Gold prices initially reacted negatively to the first rate hike in almost a decade but has since been on the rise. February comex gold futures managed to start the new year on a positive note, breaching through the $1,100 an ounce level. Since then, the metal’s price has declined and was last quoted down $14.90 at $1,072.20.

“I think the bottom is in…gold is still an incredible buy,” he said, adding that the narrative that we will see an economic recovery and higher interest rates this year is “false.”

“Everybody believed that what the Fed did [in response to the financial crisis], worked…This entire narrative is a fantasy,” he said. “The Fed didn’t solve our problems, it exacerbated our problems.”

The walk-in cash business was got off to a slow start but by noon the place was packed – the phones were a bit on the erratic side. There were some bigger trades and they were mixed – some buyers some sellers.
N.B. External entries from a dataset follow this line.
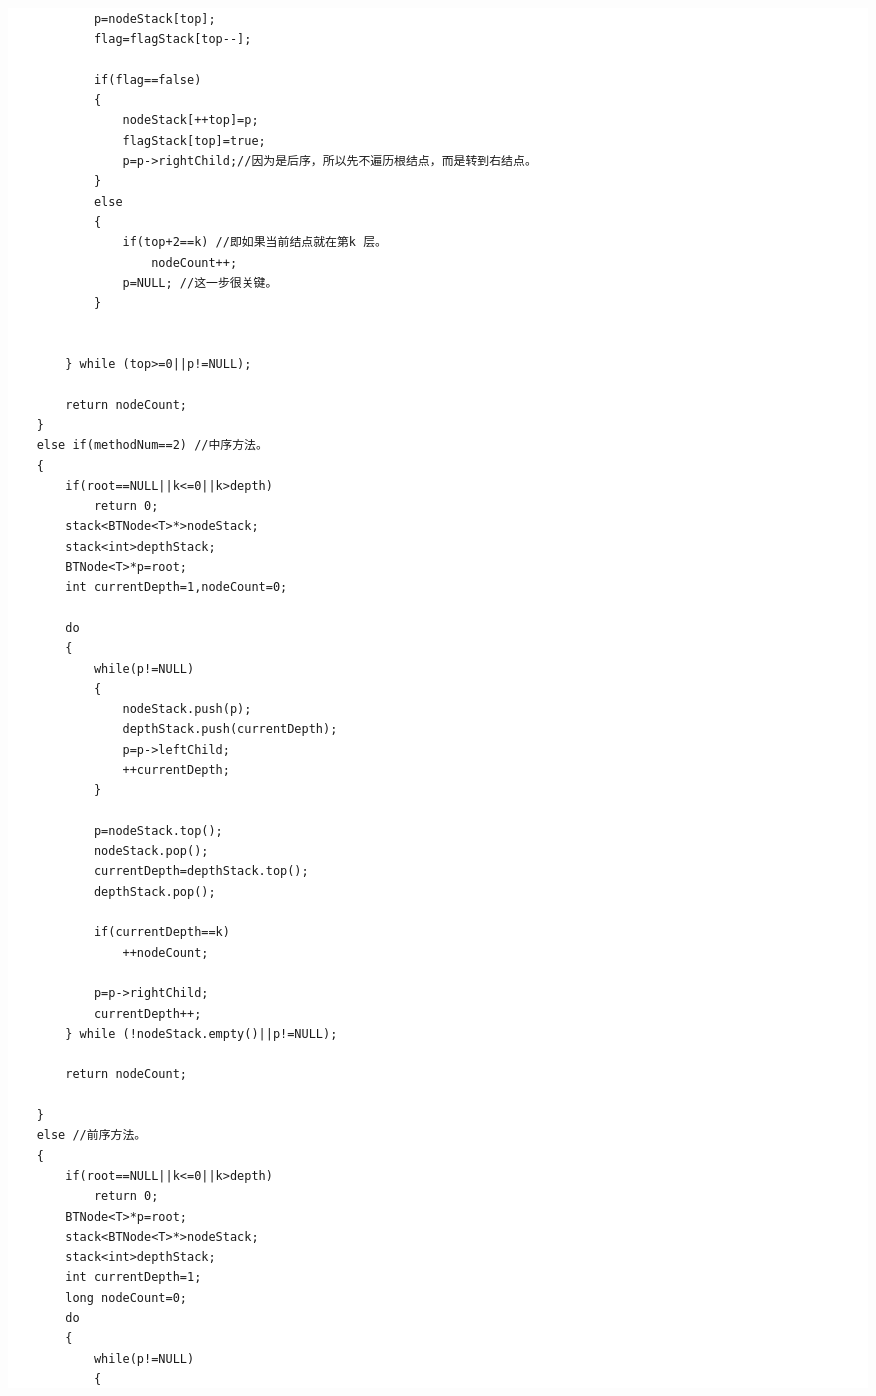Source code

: 				p=nodeStack[top];
				flag=flagStack[top--];

				if(flag==false)
				{
					nodeStack[++top]=p;
					flagStack[top]=true;
					p=p->rightChild;//因为是后序，所以先不遍历根结点，而是转到右结点。
				}
				else
				{
					if(top+2==k) //即如果当前结点就在第k 层。
						nodeCount++;
					p=NULL; //这一步很关键。
				}


			} while (top>=0||p!=NULL);

			return nodeCount;	
		}
		else if(methodNum==2) //中序方法。
		{
			if(root==NULL||k<=0||k>depth)
				return 0;
			stack<BTNode<T>*>nodeStack;
			stack<int>depthStack;
			BTNode<T>*p=root;
			int currentDepth=1,nodeCount=0;

			do 
			{
				while(p!=NULL)
				{
					nodeStack.push(p);
					depthStack.push(currentDepth);
					p=p->leftChild;
					++currentDepth; 
				}

				p=nodeStack.top();
				nodeStack.pop();
				currentDepth=depthStack.top();
				depthStack.pop();

				if(currentDepth==k)
					++nodeCount;

				p=p->rightChild;
				currentDepth++;
			} while (!nodeStack.empty()||p!=NULL);

			return nodeCount;

		}
		else //前序方法。
		{
			if(root==NULL||k<=0||k>depth)
				return 0;
			BTNode<T>*p=root;
			stack<BTNode<T>*>nodeStack;
			stack<int>depthStack;
			int currentDepth=1;
			long nodeCount=0;
			do 
			{
				while(p!=NULL)
				{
There have been some rather large CNT storage deals so the early money into gold and silver bullion may be coming around.

Questions about 2016 US Mint Silver and Gold Eagles – we should have 2016 US Gold Eagles and 2016 US Silver Eagles in stock next week – orders are being taken

The GoldDealer.com Unscientific Activity Scale is a “ 4” for Friday. The CNI Activity Scale takes into consideration volume and the hedge book: (Monday – 5) (Tuesday – 4) (Wednesday – 6) (Thursday – 3). The scale (1 through 10) is a reliable way to understand our volume numbers. The Activity Scale is weighted and is not necessarily real time – meaning we could be busy and see a low number – or be slow and see a high number. This is true because of the way our computer runs what we call the “book”. Our “activity” is better understood from a wider point of view. If the numbers are generally increasing – it would indicate things are busier – decreasing numbers over a longer period would indicate volume is moving lower.